Health & Science

Public Hospital Nabs $15 Million Private Gift

The Harris County Hospital District has received a record-breaking charitable donation that will help pay for cancer treatment for the poor and uninsured. KUHF health science and technology reporter Carrie Feibel has more. 

Lester and Sue Smith have given millions to various private hospitals in the medical center. But this was the first time they have given to the public hospital district. Smith says he was surprised to learn that Ben Taub Hospital was using a mammography machine from 1986.

“And we’re over there at Baylor, Baylor College of Medicine in the breast center there, with the latest and greatest of digital equipment that’s brand new – it was just, it screamed of having to do this. I heard too many stories of women coming into Ben Taub with stage 4 breast cancer.”

the Smiths
H. Ben Taub (left), chairman of the Harris County Hospital District Foundation, thanks donors Sue and Lester Smith for their $15 million gift towards a new outpatient clinic building.

The Smiths gave $15 million, the biggest single gift in the district’s history.

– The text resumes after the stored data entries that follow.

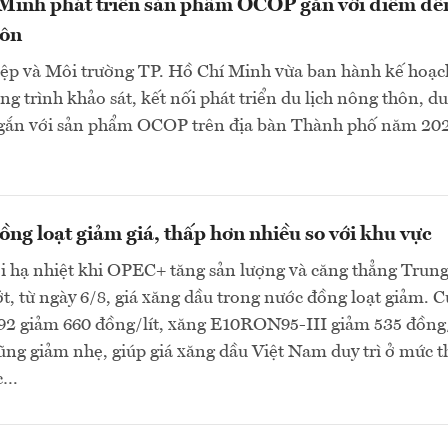
 Minh phát triển sản phẩm OCOP gắn với điểm đế
hôn
ệp và Môi trường TP. Hồ Chí Minh vừa ban hành kế hoạc
g trình khảo sát, kết nối phát triển du lịch nông thôn, du
gắn với sản phẩm OCOP trên địa bàn Thành phố năm 202
ng loạt giảm giá, thấp hơn nhiều so với khu vực
ới hạ nhiệt khi OPEC+ tăng sản lượng và căng thẳng Trun
, từ ngày 6/8, giá xăng dầu trong nước đồng loạt giảm. C
 giảm 660 đồng/lít, xăng E10RON95-III giảm 535 đồng/
cũng giảm nhẹ, giúp giá xăng dầu Việt Nam duy trì ở mức 
ực…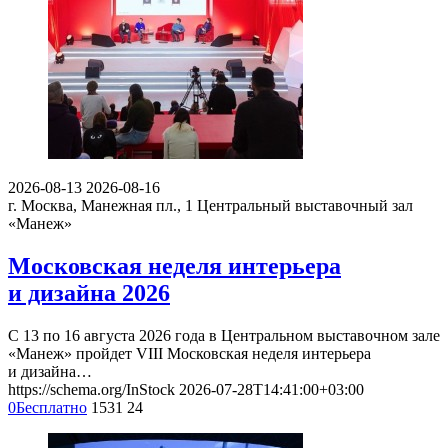
2026-08-13
2026-08-16
г. Москва, Манежная пл., 1
Центральный выставочный зал
«Манеж»
Московская неделя интерьера
и дизайна 2026
С 13 по 16 августа 2026 года в Центральном выставочном зале
«Манеж» пройдет VIII Московская неделя интерьера
и дизайна…
https://schema.org/InStock
2026-07-28T14:41:00+03:00
0
Бесплатно
1531
24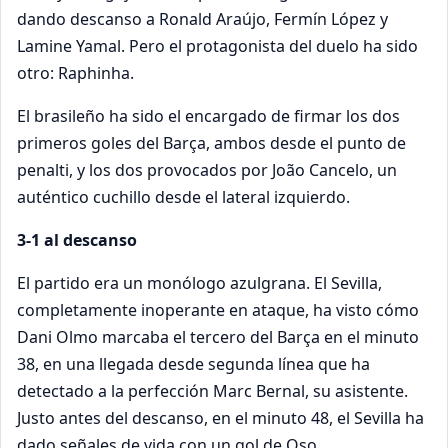
dando descanso a Ronald Araújo, Fermín López y
Lamine Yamal. Pero el protagonista del duelo ha sido
otro: Raphinha.
El brasileño ha sido el encargado de firmar los dos
primeros goles del Barça, ambos desde el punto de
penalti, y los dos provocados por João Cancelo, un
auténtico cuchillo desde el lateral izquierdo.
3-1 al descanso
El partido era un monólogo azulgrana. El Sevilla,
completamente inoperante en ataque, ha visto cómo
Dani Olmo marcaba el tercero del Barça en el minuto
38, en una llegada desde segunda línea que ha
detectado a la perfección Marc Bernal, su asistente.
Justo antes del descanso, en el minuto 48, el Sevilla ha
dado señales de vida con un gol de Oso.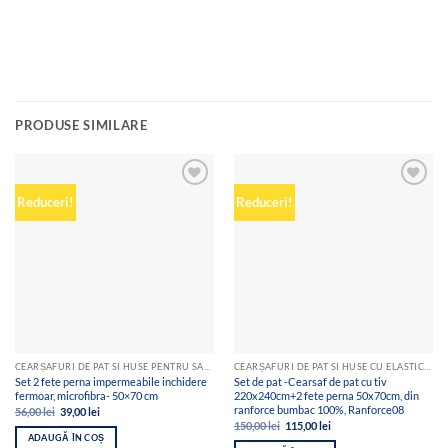
PRODUSE SIMILARE
Add to
Add to
Reduceri!
Reduceri!
wishlist
wishlist
CEARȘAFURI DE PAT SI HUSE PENTRU SALTEA
CEARȘAFURI DE PAT SI HUSE CU ELASTIC, PENTRU SALTEA
Set 2 fete perna impermeabile inchidere
Set de pat -Cearsaf de pat cu tiv
fermoar, microfibra- 50×70 cm
220x240cm+2 fete perna 50x70cm, din
ranforce bumbac 100%, Ranforce08
Prețul
Prețul
56,00
lei
39,00
lei
inițial
curent
Prețul
Prețul
150,00
lei
115,00
lei
a
este:
inițial
curent
ADAUGĂ ÎN COȘ
fost:
39,00 lei.
a
este: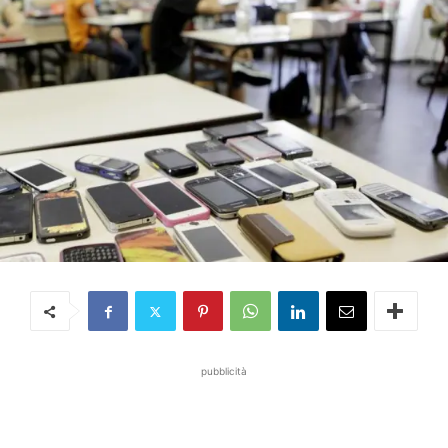
pubblicità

Lester is a wealthy oilman who has survived bladder and prostate cancer. Sue Smith lost a sister to breast cancer. So oncology has been a natural focus for the couple.

Still, donating to a public hospital district was a new step.

Like many Houstonians, the couple knew the district got taxpayer revenue. What they didn’t know was that the district must also raise private funds to fill in the financial gaps.

Lisa Whitaker is the executive director of the district’s foundation.

“Harris County Hospital District is virtually unknown, it’s the best secret in Houston. People think ‘Oh it’s Ben Taub,’ but it is actually a health system of three hospitals, 13 clinics, mobile mammography vans, school clinics and has not had the awareness of the more glamorous and visible members of the Texas Medical Center.”

The Hospital District will use the $15 million to outfit its new outpatient building with the latest technology for chemotherapy, radiation and diagnostic imaging.

The five-story building is still under construction on Holly Hall Street. Eventually it will be known as the Smith Clinic. Smith says he hopes to set an example for other philanthropists to support public hospitals.

But that’s not all. He also wants the Harris County Commissioners to increase the hospital’s tax rate.

“I told Commissioner Lee, you’ll rue the day that you ever met me, I’m gonna camp out over your place. I’m going to talk to them and say ‘We need to, over time, raise what the Harris County gets to give to the Hospital District.’”

Smith points out that to support their public hospitals, residents of Dallas and San Antonio pay 27 cents per $100 in assessed property value, while Harris County residents only pay 19 cents.

From the KUHF Health Science and Technology Desk, I’m Carrie Feibel.